Utuseb is a small settlement in the Erongo Region in western central Namibia. It is situated in the Namib Desert, approximately 40 km from Walvis Bay on the banks of Kuiseb River. Utuseb has approximately 700 inhabitants and belongs to the Walvis Bay Rural electoral constituency. The people living here belong to the ǂAonin (Southern Topnaar) community, a subtribe of the Nama people.

==History==
Topnaars began settling in the area of Walvis Bay and along the Kuiseb River during the start of the 19th century. They first occupied the area at the mouth of the Swakop River, today the city of Swakopmund, and moved south beyond Walvis Bay to the Kuiseb mouth between 1820 and 1830. A small faction moved upriver to Sandfontein but was attacked and driven away by warriors of the Red Nation. They receded to Rooibank (Scheppmannsdorf during Imperial Germany's colonial rule of South-West Africa).

Missionary Heinrich Schmelen and Captain Amraal Lambert of the Kaiǀkhauan (Khauas Nama) visited the Topnaar around 1824 or 1825 while searching for a hospitable place at the coast to improve logistics for the support of the missionaries in the hinterland.

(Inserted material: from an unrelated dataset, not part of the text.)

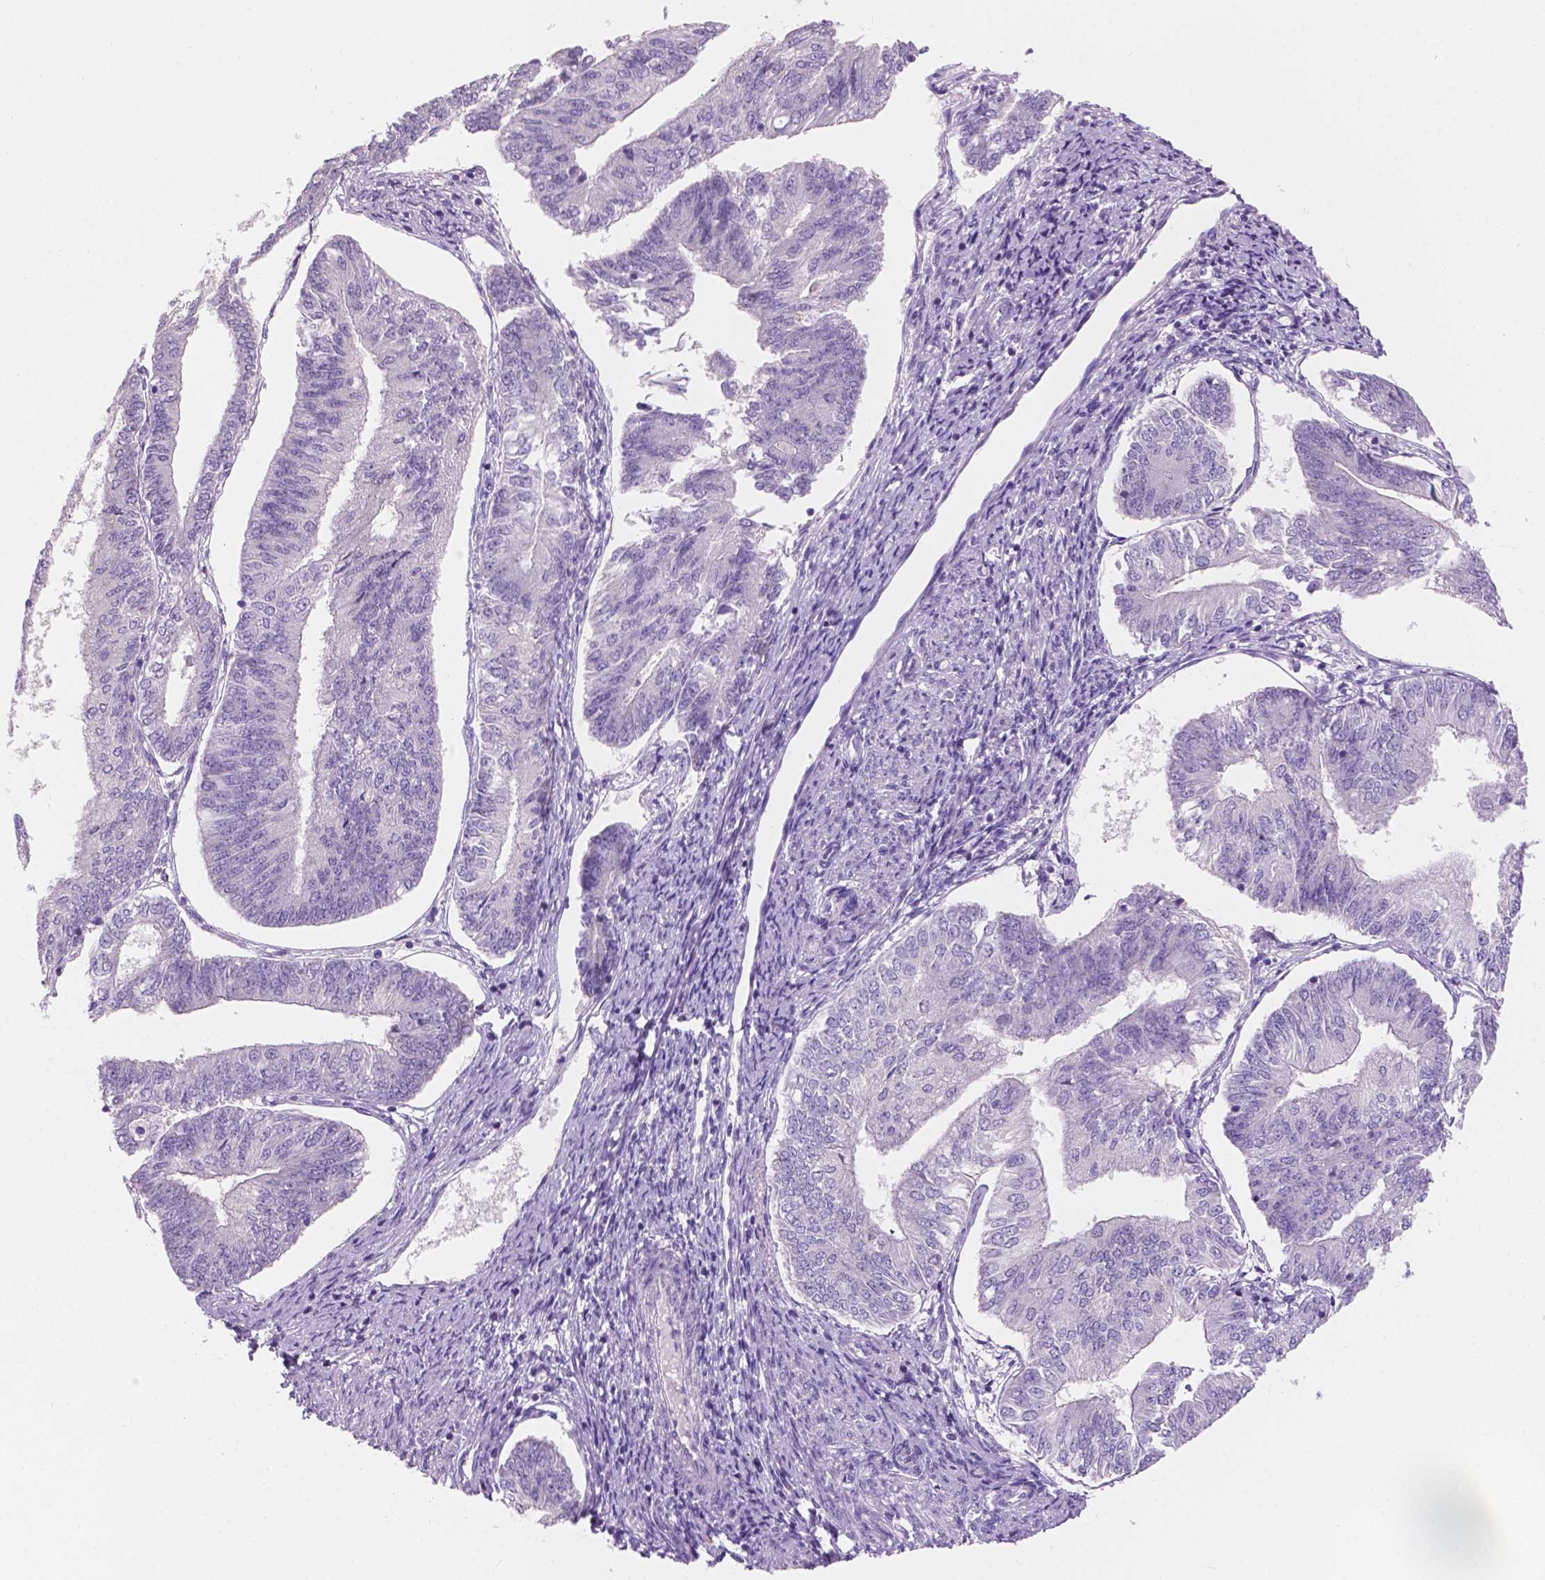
{"staining": {"intensity": "negative", "quantity": "none", "location": "none"}, "tissue": "endometrial cancer", "cell_type": "Tumor cells", "image_type": "cancer", "snomed": [{"axis": "morphology", "description": "Adenocarcinoma, NOS"}, {"axis": "topography", "description": "Endometrium"}], "caption": "Endometrial cancer was stained to show a protein in brown. There is no significant expression in tumor cells.", "gene": "SBSN", "patient": {"sex": "female", "age": 58}}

The place was originally called Iduseb (Khoekhoe: people want to live there but there is no water) but as its spelling and pronunciation changed, so did the meaning of the name: Utuseb in Khoekhoe means something half-round that is situated in a round area.

A memorial stone of the Topnaar, the Ebenesser ǁHaibeb Gedenksteen (Afrikaans and Khoekhoe: Captain ǁHaibeb Memorial Stone) is situated in the settlement. It was erected in 1982 and bears the inscription "So far the Lord has helped", as well as the symbols for the ǂAonin (a palm tree) and the Hurinin (a fish).

==Economy and infrastructure==
The settlement is home to JB Brandt Primary School, a boarding school established in 1978.

Utuseb has no improved water and sanitation and is not electrified. Cell phone reception is very poor. The school owns the settlement's only land line telephone. Residents rely on harvesting ǃNara melons, their primary staple food, on livestock farming, and old-age grants. ǃNara products are also sold to tourists in Walvis Bay.